No, and TMR only work as a zeitgeist, btw, even thinking about recording it again is a joke and a jazz fan, especially, should see that.

At this point, if you want to cherry pick, I could should bring up Stockhausen's Strahlen and call it easy-listening to counter that "more attention" compliment.

Next time you call Ayler's ghost theme "melody in experimental shit", because that would be backing your point, I guess.

>No, and TMR only work as a zeitgeist, btw, even thinking about recording it again is a joke and a jazz fan, especially, should see that.
Why would it not work? How many rock records do you know that mess with syncopation to that extent? Not to mention it has only been done with a limited, bluesy context, what if we do it without that?
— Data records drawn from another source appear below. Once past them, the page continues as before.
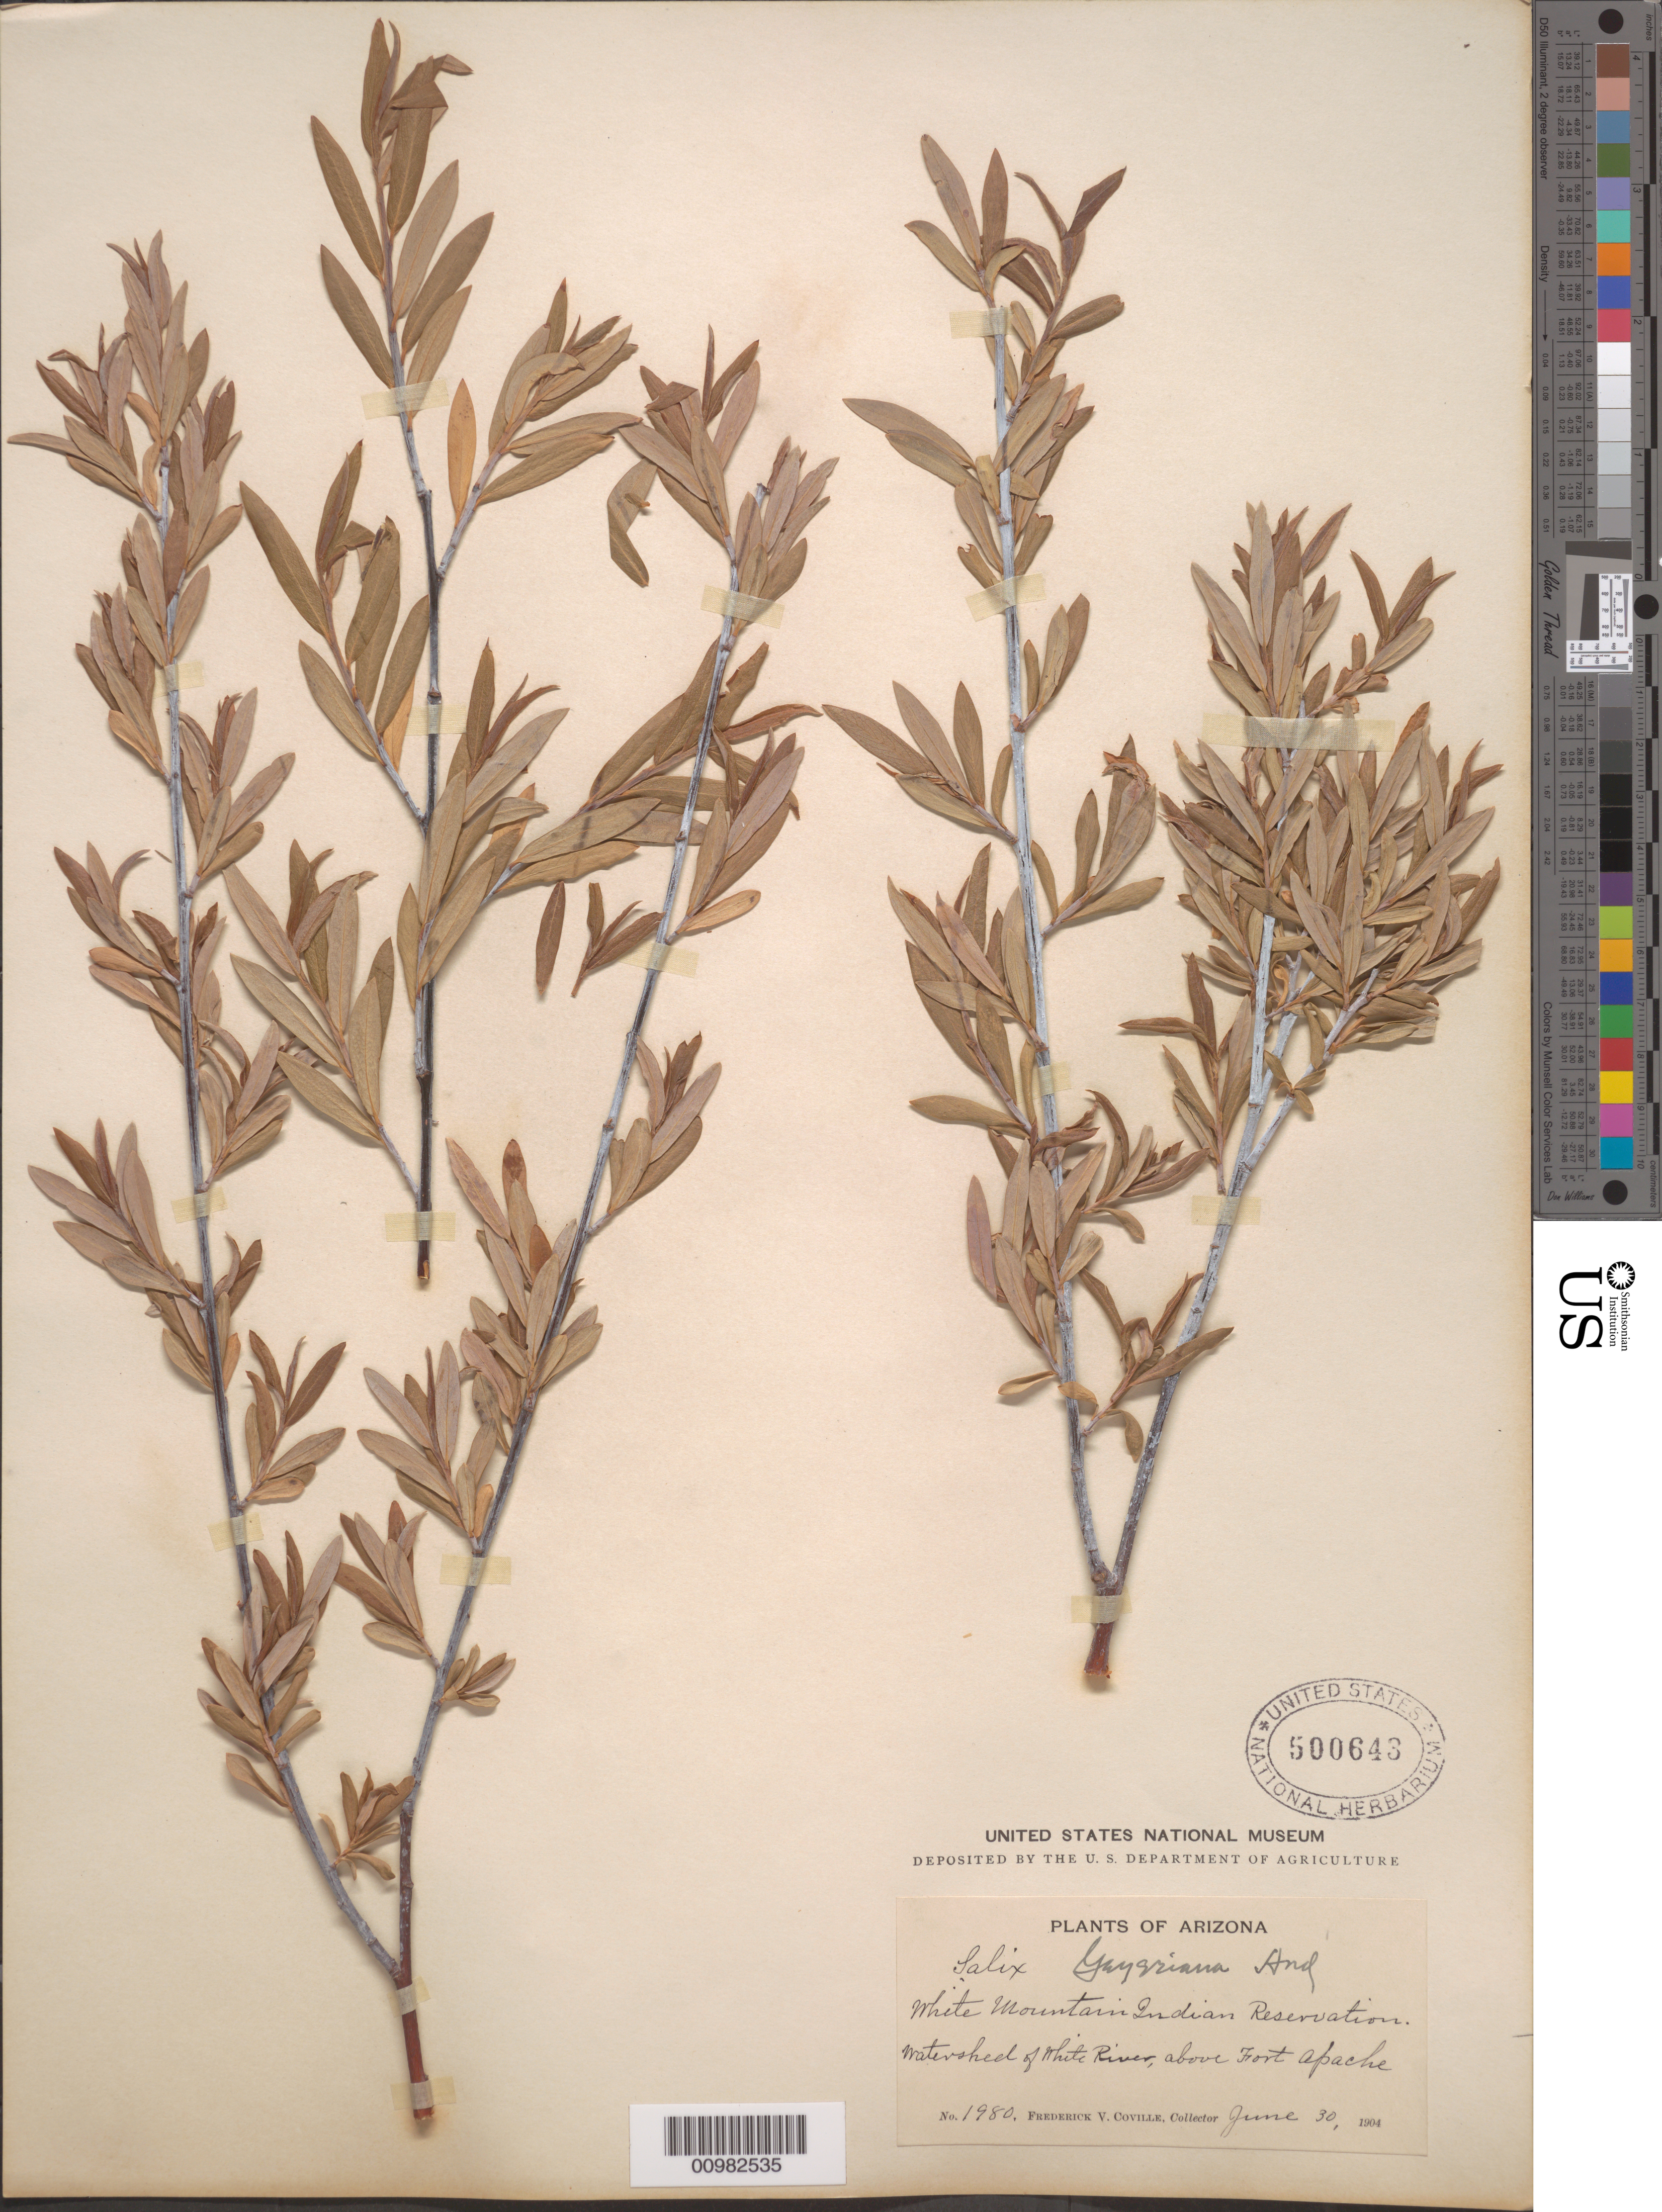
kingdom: Plantae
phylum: Tracheophyta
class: Magnoliopsida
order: Malpighiales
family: Salicaceae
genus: Salix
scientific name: Salix geyeriana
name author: Andersson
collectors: F. V. Coville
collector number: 1980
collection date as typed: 30 Jun 1904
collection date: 1904-06-30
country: United States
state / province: Arizona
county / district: Navajo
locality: White Mountain Indian Reservation. Watershed of White River, above Fort Apache.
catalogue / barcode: US 500643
Work with a different set of rhythms? Etc. This is just conjecture you pulled out of your ass.
>At this point, if you want to cherry pick, I could should bring up Stockhausen's Strahlen and call it easy-listening to counter that "more attention" compliment.
Cherry pick for what? Exactly what are you talking about here? I used Stocky as an example of how melody is often there in even highly experimental stuff. Strahlen has it, too. In fact it's constantly changing in Strahlen based on what's being played on percussion and the recorded sound channels, often both creating a melody together. Something like that requires far more attention than any Magic Band work because of how many non-repeating moving parts it entails. While not abrasive, it's certainly not easy listening.